Speaking from the Big Apple, Phantoms frontman Jensen Deroisier promises his band will offer compas “with a new-millennium flavor.” Among the more flavorful personalities with the Phantoms are the dreadlocked King Kino, Haitian rapper Tap Addlerman, and new arrival “Princess” Gregory Mettelus, who joins the band with a tell-all hit single about her life with her former band, Zin.

Jensen, as he is known, weighs in on current speculation that Miami is primed to hijack the heart of the Haitain music industry from the more established scene in New York. “It’s true, Miami has become a big market now,” he admits. “But they don’t have the torch to guide the music. New York is where all the big bands are, Tabou Cambo, System, Zin. The New York bands all come down to Miami three or four times a year; that’s part of what makes Miami so hot.”

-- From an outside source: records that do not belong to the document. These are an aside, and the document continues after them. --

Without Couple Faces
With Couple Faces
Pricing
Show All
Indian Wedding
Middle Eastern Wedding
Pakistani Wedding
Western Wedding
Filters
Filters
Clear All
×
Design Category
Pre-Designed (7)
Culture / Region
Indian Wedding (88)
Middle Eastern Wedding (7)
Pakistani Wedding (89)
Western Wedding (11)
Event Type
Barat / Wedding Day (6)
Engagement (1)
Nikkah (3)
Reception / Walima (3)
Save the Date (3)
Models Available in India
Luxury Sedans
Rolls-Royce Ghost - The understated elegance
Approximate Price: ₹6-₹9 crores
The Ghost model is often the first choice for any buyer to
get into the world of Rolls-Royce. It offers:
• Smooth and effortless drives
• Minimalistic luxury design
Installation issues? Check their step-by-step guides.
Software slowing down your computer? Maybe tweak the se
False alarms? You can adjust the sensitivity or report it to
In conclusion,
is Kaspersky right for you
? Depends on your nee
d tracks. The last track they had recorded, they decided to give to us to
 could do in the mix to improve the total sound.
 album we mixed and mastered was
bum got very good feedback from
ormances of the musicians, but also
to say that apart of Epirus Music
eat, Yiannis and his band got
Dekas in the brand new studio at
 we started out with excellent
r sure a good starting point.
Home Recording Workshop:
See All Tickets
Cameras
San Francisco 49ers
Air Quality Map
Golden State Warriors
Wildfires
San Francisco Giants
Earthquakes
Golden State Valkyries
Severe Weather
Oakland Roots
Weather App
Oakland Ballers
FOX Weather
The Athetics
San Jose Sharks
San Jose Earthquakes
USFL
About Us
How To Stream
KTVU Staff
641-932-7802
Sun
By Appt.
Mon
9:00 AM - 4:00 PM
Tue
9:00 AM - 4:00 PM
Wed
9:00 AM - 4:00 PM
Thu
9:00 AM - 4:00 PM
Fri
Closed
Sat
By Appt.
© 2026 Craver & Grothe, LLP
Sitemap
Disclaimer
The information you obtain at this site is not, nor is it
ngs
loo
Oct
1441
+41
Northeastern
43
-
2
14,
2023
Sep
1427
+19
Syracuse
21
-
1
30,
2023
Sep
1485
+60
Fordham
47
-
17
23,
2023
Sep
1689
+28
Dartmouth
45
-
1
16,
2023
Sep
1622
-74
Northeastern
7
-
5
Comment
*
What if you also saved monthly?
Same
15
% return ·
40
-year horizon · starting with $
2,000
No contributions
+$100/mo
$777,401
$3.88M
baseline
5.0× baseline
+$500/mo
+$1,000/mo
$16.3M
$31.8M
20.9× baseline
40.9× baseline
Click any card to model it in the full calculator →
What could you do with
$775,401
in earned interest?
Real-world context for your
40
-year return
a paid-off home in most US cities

In the intimate world of compas, promoters rev up rivalry among groups to add drama to staged musical competitions. Jensen stokes the fire when he refers to the Phantoms’ place on a festival bill featuring Miami’s favorite Vices, big and small. “When I saw that Phantoms was not the headliner, I laughed,” he says, “because the only band that puts on a show is Phantoms. We do not just come with popular songs and play; that’s not a show. We have stage effects, we have pyrotechnics.” A perfect addition to the fireworks this Fourth of July weekend.